## Provided material

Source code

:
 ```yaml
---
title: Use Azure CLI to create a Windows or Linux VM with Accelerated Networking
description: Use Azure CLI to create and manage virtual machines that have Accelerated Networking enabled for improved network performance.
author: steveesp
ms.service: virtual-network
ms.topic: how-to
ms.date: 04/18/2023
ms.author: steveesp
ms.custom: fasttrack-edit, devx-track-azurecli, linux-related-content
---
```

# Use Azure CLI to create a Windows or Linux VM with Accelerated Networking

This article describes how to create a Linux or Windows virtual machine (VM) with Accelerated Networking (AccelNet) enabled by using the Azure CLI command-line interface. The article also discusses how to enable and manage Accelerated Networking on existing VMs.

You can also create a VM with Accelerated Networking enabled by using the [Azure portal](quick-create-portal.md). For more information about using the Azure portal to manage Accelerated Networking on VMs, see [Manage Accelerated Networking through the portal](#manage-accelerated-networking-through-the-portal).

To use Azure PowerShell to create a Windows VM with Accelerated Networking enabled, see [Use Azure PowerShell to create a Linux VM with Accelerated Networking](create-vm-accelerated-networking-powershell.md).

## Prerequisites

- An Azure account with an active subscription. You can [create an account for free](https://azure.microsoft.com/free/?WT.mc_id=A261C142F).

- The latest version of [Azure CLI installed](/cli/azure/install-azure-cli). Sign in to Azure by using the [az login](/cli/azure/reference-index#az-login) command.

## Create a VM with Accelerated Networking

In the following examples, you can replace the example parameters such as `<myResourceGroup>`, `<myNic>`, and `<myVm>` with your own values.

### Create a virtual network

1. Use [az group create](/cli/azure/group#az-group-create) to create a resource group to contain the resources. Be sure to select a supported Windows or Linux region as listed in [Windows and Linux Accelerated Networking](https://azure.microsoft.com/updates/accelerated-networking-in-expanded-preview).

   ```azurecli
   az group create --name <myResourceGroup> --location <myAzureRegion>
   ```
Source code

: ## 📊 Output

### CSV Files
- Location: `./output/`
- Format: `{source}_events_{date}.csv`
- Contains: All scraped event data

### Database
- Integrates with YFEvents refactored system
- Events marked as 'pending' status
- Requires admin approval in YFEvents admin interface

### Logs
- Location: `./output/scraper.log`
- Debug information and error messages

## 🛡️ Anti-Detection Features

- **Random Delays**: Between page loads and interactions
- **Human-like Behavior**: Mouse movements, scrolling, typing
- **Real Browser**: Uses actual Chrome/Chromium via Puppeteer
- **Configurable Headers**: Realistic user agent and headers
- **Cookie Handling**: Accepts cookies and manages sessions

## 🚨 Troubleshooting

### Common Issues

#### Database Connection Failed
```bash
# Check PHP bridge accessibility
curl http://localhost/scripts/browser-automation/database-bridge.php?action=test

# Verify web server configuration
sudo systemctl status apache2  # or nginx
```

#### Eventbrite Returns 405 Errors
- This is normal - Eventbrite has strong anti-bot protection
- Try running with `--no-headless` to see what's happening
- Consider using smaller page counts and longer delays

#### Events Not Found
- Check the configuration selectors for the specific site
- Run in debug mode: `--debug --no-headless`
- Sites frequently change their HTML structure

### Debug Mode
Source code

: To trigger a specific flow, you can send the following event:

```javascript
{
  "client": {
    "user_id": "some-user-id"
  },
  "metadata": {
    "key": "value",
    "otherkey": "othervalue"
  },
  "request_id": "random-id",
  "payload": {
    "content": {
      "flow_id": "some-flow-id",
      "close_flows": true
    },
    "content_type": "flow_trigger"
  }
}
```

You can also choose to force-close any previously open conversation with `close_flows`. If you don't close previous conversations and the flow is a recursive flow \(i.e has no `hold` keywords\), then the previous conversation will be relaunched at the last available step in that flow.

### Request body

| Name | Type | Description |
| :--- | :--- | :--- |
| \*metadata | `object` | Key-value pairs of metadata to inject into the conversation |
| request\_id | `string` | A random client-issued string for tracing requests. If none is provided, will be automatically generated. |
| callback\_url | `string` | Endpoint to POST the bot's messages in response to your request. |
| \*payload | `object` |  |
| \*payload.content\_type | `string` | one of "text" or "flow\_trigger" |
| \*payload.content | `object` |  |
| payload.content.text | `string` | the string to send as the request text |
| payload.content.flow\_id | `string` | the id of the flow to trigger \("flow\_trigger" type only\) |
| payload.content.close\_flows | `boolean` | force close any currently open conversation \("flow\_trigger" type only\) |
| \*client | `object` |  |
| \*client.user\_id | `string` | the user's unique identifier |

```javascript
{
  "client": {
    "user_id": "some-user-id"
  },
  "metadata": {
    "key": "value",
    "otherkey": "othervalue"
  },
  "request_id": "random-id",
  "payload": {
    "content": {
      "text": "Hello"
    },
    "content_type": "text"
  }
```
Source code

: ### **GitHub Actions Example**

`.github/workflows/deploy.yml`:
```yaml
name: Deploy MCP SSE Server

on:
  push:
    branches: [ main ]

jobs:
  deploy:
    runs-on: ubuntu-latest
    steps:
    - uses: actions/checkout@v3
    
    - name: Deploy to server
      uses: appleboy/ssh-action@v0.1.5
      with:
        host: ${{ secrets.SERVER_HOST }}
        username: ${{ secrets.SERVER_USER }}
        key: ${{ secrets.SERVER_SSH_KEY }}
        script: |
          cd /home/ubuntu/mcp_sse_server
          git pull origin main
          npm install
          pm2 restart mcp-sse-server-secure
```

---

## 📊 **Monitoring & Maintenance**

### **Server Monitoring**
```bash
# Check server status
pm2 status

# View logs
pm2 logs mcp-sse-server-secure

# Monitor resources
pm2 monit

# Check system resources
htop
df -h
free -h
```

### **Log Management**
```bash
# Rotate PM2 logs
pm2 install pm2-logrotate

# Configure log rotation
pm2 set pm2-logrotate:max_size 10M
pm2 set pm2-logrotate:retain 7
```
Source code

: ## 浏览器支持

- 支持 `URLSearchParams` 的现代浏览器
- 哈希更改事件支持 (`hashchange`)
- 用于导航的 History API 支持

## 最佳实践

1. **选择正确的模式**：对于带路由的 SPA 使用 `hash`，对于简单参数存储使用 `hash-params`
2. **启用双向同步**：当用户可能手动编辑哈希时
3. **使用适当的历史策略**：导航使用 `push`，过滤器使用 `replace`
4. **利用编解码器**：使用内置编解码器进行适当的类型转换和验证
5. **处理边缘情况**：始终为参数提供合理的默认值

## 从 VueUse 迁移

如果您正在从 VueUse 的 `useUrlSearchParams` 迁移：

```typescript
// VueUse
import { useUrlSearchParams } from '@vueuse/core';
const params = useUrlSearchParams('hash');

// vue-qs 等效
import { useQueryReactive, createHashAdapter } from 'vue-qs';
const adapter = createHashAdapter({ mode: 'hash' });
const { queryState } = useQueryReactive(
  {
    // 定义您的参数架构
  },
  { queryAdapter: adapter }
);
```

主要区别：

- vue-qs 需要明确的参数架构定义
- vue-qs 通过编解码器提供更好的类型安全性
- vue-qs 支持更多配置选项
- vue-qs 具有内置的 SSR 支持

## Goal of the exercise
Copy every line of the data that holds the string "your".

## Answer to this task
In the following examples, you can replace the example parameters such as `<myResourceGroup>`, `<myNic>`, and `<myVm>` with your own values.
| callback\_url | `string` | Endpoint to POST the bot's messages in response to your request. |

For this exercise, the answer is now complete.